(WHAT YOU SHOULD DO) Within the data that follows, set down exactly the lines from the one containing "serving tray: none" through the one containing "table lamp: present", both ends included.

(RAW DATA)
- - - -

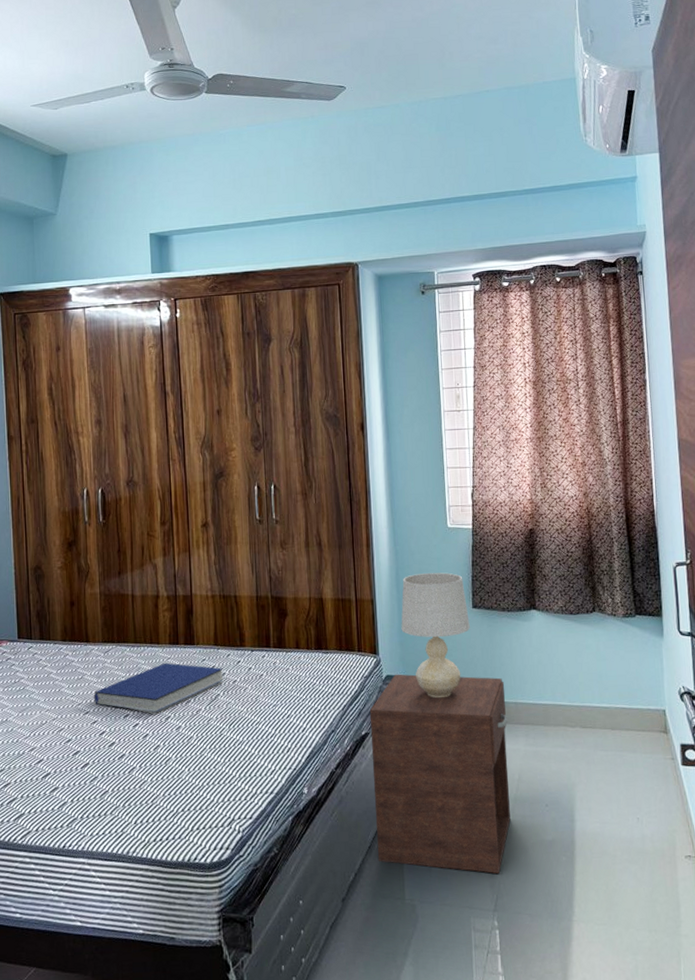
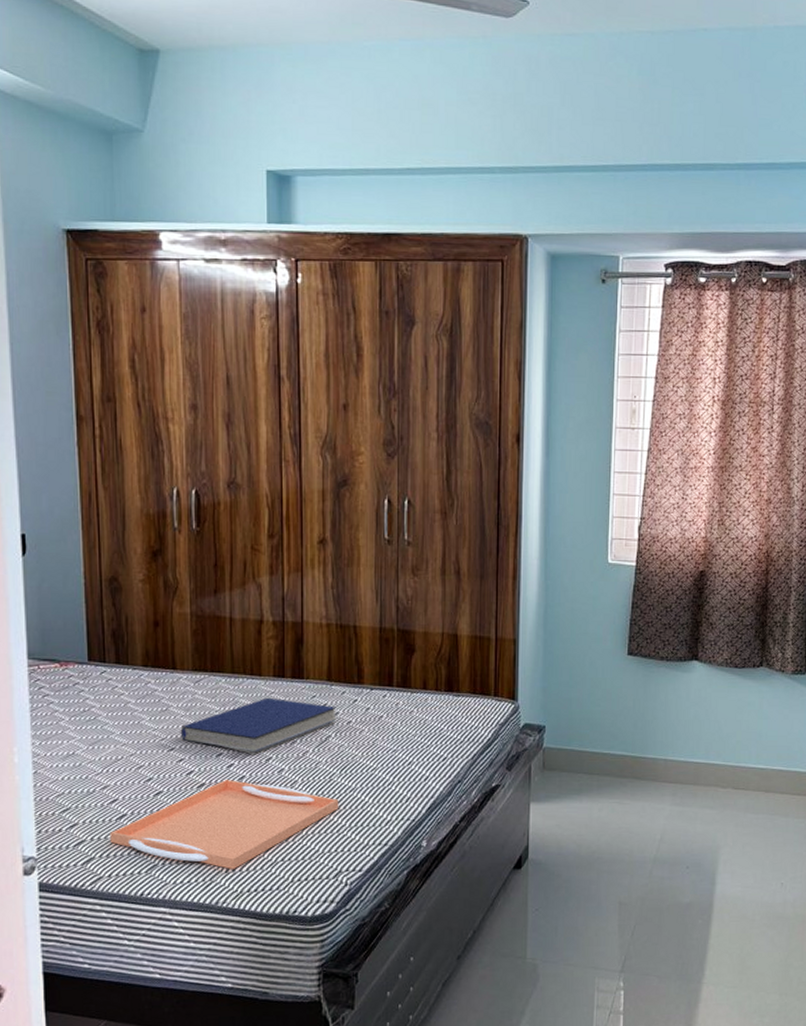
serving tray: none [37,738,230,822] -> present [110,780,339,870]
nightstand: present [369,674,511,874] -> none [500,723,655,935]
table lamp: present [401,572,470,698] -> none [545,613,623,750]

- - - -

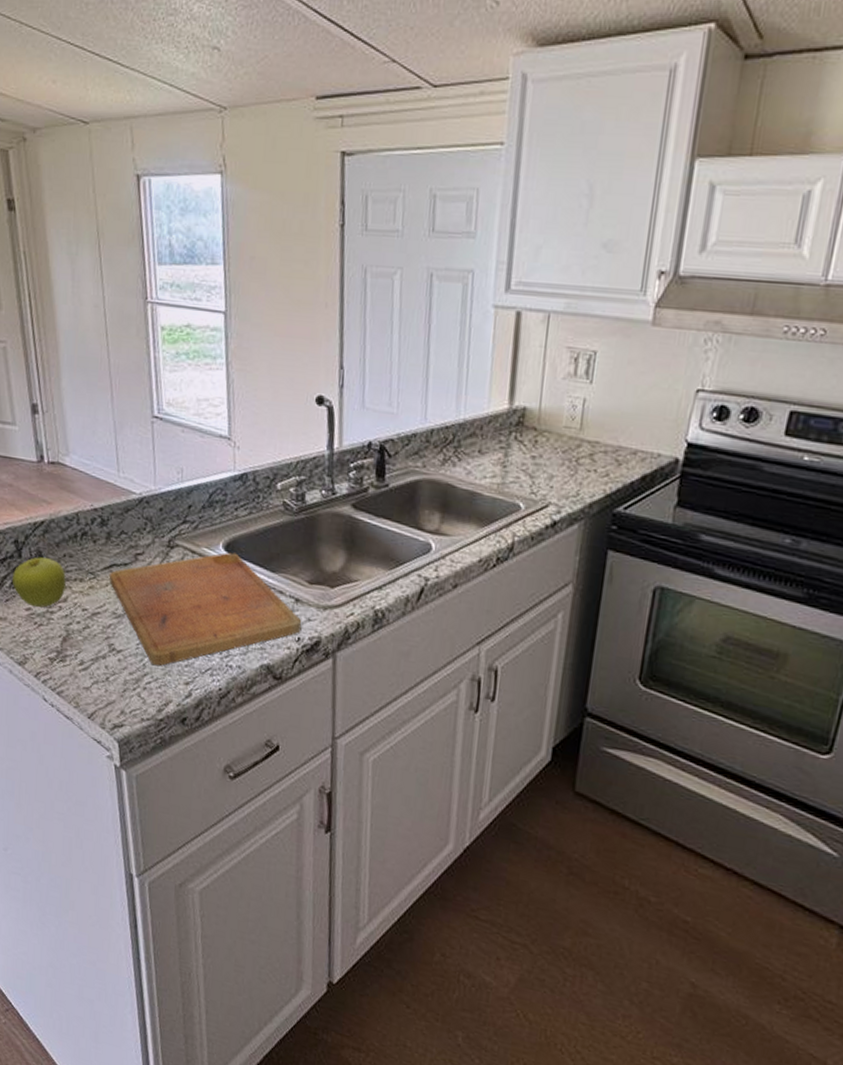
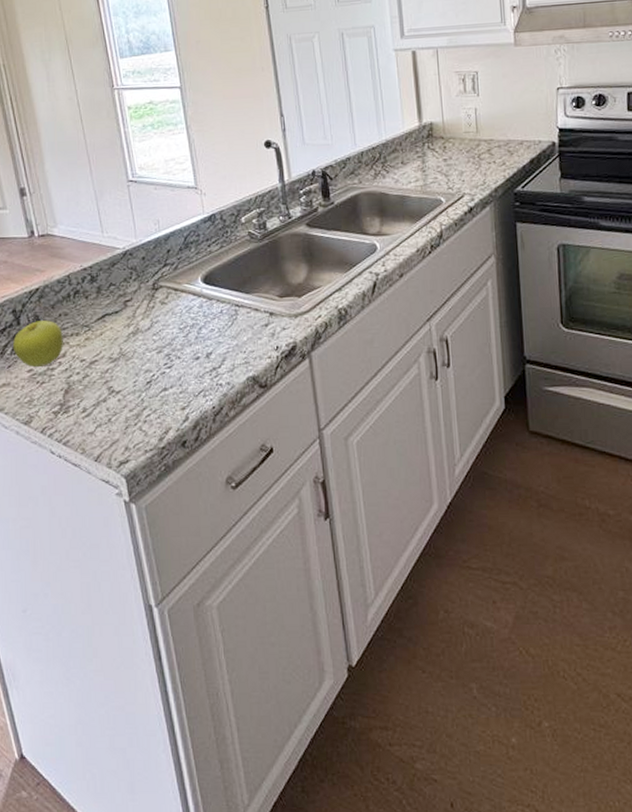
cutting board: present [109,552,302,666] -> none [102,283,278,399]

- - - -

(YOUR SOLUTION)
serving tray: none [37,738,230,822] -> present [110,780,339,870]
nightstand: present [369,674,511,874] -> none [500,723,655,935]
table lamp: present [401,572,470,698] -> none [545,613,623,750]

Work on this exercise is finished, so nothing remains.